[Collected data]
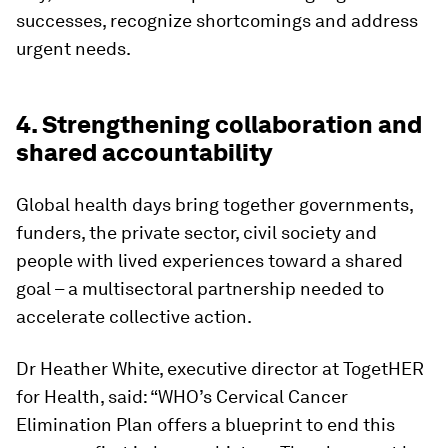
successes, recognize shortcomings and address
urgent needs.
4. Strengthening collaboration and
shared accountability
Global health days bring together governments,
funders, the private sector, civil society and
people with lived experiences toward a shared
goal – a multisectoral partnership needed to
accelerate collective action.
Dr Heather White, executive director at TogetHER
for Health, said: “WHO’s Cervical Cancer
Elimination Plan offers a blueprint to end this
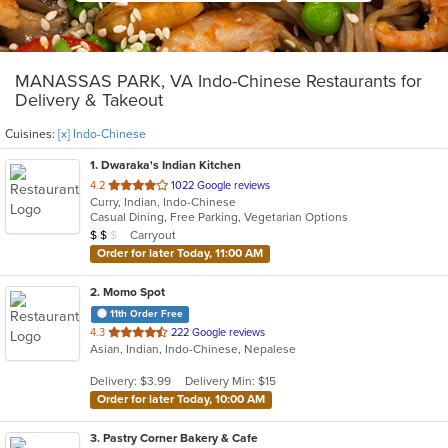
MANASSAS PARK, VA Indo-Chinese Restaurants for
Delivery & Takeout
Cuisines:
[x] Indo-Chinese
1
. Dwaraka's Indian Kitchen
out
4.2
1022 Google reviews
Curry, Indian, Indo-Chinese
of
Casual Dining, Free Parking, Vegetarian Options
5
Average Item Cost: $19
Carryout
$
$
$
stars.
Order for later Today, 11:00 AM
2
. Momo Spot
11th Order Free
out
4.3
222 Google reviews
Asian, Indian, Indo-Chinese, Nepalese
of
5
Delivery: $3.99
Delivery Min: $15
stars.
Order for later Today, 10:00 AM
3
. Pastry Corner Bakery & Cafe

Exercise requirements: Transcribe the complete set of entries verbatim. No pictures belong in the copy.

Result of the task:
successes, recognize shortcomings and address
urgent needs.
4. Strengthening collaboration and
shared accountability
Global health days bring together governments,
funders, the private sector, civil society and
people with lived experiences toward a shared
goal – a multisectoral partnership needed to
accelerate collective action.
Dr Heather White, executive director at TogetHER
for Health, said: “WHO’s Cervical Cancer
Elimination Plan offers a blueprint to end this
MANASSAS PARK, VA Indo-Chinese Restaurants for
Delivery & Takeout
Cuisines:
[x] Indo-Chinese
1
. Dwaraka's Indian Kitchen
out
4.2
1022 Google reviews
Curry, Indian, Indo-Chinese
of
Casual Dining, Free Parking, Vegetarian Options
5
Average Item Cost: $19
Carryout
$
$
$
stars.
Order for later Today, 11:00 AM
2
. Momo Spot
11th Order Free
out
4.3
222 Google reviews
Asian, Indian, Indo-Chinese, Nepalese
of
5
Delivery: $3.99
Delivery Min: $15
stars.
Order for later Today, 10:00 AM
3
. Pastry Corner Bakery & Cafe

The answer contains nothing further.